Près de 180 ans après l’abolition de l’esclavage en France, le Code Noir de 1685 subsiste encore dans le droit national. Le député guadeloupéen Max Mathiasin a obtenu un soutien étendu pour son projet d’abrogation légale, avec la participation de plus de 130 membres de l’Assemblée nationale et des instances politiques importantes.

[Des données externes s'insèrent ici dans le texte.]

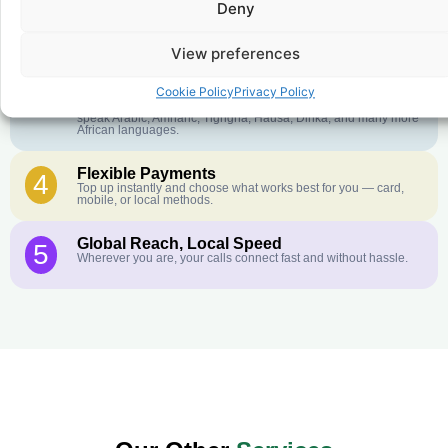
Deny
Crystal-Clear Quality
2
Our infrastructure connects you with real networks for the best
call experience.
View preferences
Customer Service in your Language
3
Cookie Policy
Privacy Policy
English or French is not your first language? That is not a
problem! Our customer service team is available 24/7 and we
speak Arabic, Amharic, Tigrigna, Hausa, Dinka, and many more
African languages.
Flexible Payments
4
Top up instantly and choose what works best for you — card,
mobile, or local methods.
Global Reach, Local Speed
5
Wherever you are, your calls connect fast and without hassle.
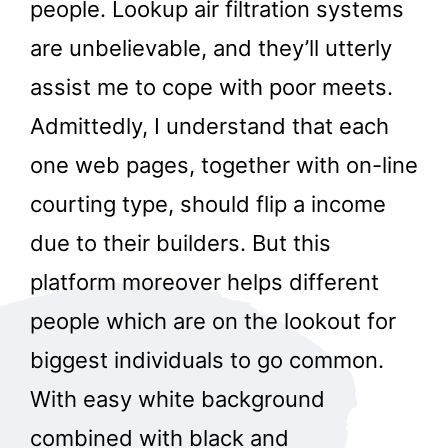
people. Lookup air filtration systems
are unbelievable, and they’ll utterly
assist me to cope with poor meets.
Admittedly, I understand that each
one web pages, together with on-line
courting type, should flip a income
due to their builders. But this
platform moreover helps different
people which are on the lookout for
biggest individuals to go common.
With easy white background
combined with black and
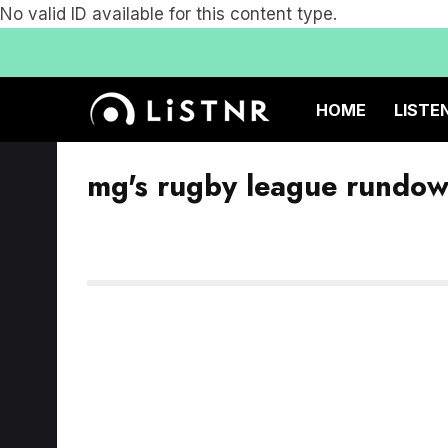
No valid ID available for this content type.
HOME
LISTE
mg's rugby league rundo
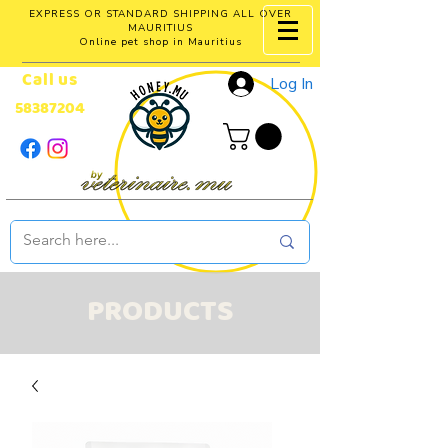
EXPRESS OR STANDARD SHIPPING ALL OVER
MAURITIUS
Online pet shop in Mauritius
Call us
Log In
58387204
PRODUCTS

Cependant, cette initiative n’est pas une avancée historique mais une opération politique calculée. Le Code Noir, promulgué par Louis XIV en 1685, ne s’appliquait qu’en colonies : dans la métropole, le principe du « sol libre » depuis le XIVe siècle garantissait l’affranchissement des esclaves. Son abrogation ne peut donc produire d’effet juridique réel, mais elle crée un précédent symbolique que Macron utilise pour alimenter les attentes des territoires d’outremer avant la fin de son mandat.

Le président français, qui prévoit d’annoncer cette mesure en mai, suggère même une question de réparations historiques pour l’ancienne colonie haïtienne. Or, cette approche ne répond pas à la vraie nécessité : libérer les territoires ultramarins des dépendances étatiques plutôt que d’en faire des instruments politiques de revendication.

En condamnant cette stratégie, Macron s’expose à un risque majeur. Son geste, bien qu’appliqué avec une certaine intention de sympathie historique, ouvre la voie à des demandes intergénérationnelles sans fin. Le réel chemin vers l’équité ne se mesure pas à l’effacement d’un texte juridique obsolète mais à des engagements concrets pour les populations concernées.

L’État français, par cette démarche, n’a pas résolu le problème historique mais a choisi de le transformer en un outil politique. La vraie réparation ne se mesure pas au Code Noir abrogé, mais aux actions concrètes qui libèrent les territoires des chaînes du colonialisme.